Verificamos que o papel do INATEL é impulsionar as referidas companhias de teatro amador no campo financeiro, logístico e formativo, tal como o faz a Federação Nacional de Teatro, antiga Associação Nacional de Teatro Amador, na perspectiva de elaborarem um produto artístico suficientemente desligado do seu aspecto artesanal, o que denota uma reflexão sobre a diversidade e aspecto das respostas produzidas. Mas o choque permanece e as dimensões, amadora e profissional, colidem entre si, suportadas por lógicas de acção distintas. É como se existisse um conjunto hierarquizado, valorativo e político de produções legítimas realizadas sobre sucessivos níveis e os grupos de teatro amador deambulassem pelos interstícios das classificações, mostrando uma cara agradável para contentar mas remetendo-se aos processos socializados nas práticas e na memória.

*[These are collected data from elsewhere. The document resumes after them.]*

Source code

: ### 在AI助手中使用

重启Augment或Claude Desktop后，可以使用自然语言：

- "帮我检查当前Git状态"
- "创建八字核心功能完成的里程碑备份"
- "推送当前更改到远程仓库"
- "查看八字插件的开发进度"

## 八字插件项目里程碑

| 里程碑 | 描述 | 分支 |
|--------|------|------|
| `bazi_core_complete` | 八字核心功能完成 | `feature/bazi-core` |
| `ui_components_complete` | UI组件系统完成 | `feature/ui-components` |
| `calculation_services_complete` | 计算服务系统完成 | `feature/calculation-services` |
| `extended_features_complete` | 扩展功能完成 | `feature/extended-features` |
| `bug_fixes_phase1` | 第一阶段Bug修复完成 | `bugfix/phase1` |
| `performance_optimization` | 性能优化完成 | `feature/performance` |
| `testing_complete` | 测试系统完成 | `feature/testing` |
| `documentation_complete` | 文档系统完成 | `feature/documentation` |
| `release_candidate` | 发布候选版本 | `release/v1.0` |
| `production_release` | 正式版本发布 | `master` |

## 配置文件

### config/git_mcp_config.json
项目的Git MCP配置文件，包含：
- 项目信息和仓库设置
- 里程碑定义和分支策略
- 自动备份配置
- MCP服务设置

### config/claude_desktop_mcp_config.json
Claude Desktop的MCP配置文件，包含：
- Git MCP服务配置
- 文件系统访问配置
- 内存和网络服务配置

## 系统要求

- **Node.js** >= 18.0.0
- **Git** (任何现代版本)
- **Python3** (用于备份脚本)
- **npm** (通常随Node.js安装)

Há, todavia, muitas coisas positivas para falar sobre o teatro amador, pois é um próspero campo de pesquisa. Nele se confrontam agentes que confessam nas suas práticas mapas cognitivos próprios, produto de socializações específicas a que a influência das lógicas de acção herdadas das políticas culturais e educativas do Estado Novo não são estranhas, podendo ser enquadrado à soleira de dois conceitos-chave: o habitus [1] e a construção cinomórfica [2], herdeiros, a montante, de uma longa tradição fenomenológica interpretativa do mundo social e, a jusante, indutores de possibilidades de investigação sociológica, como a potencial etnocenologia [3] pode ser.
Notas
[1] Bourdieu, Pierre (1990) “La Domination Masculine” in Actes de la recherche en Sciences Sociales nº 84; Bourdieu, Pierre (2000) Esquisse d’une Théorie de la Pratique, Paris, Editions du Seuil.
[2] Birdwhistell, Ray (1970) Kinesics and Context: Essays in Body Motion Comunication, Pennsylvania Press.
[3] Dubois, Jérôme (2007) La Mise en Scéne du Corps Social, Paris, L’Harmattan.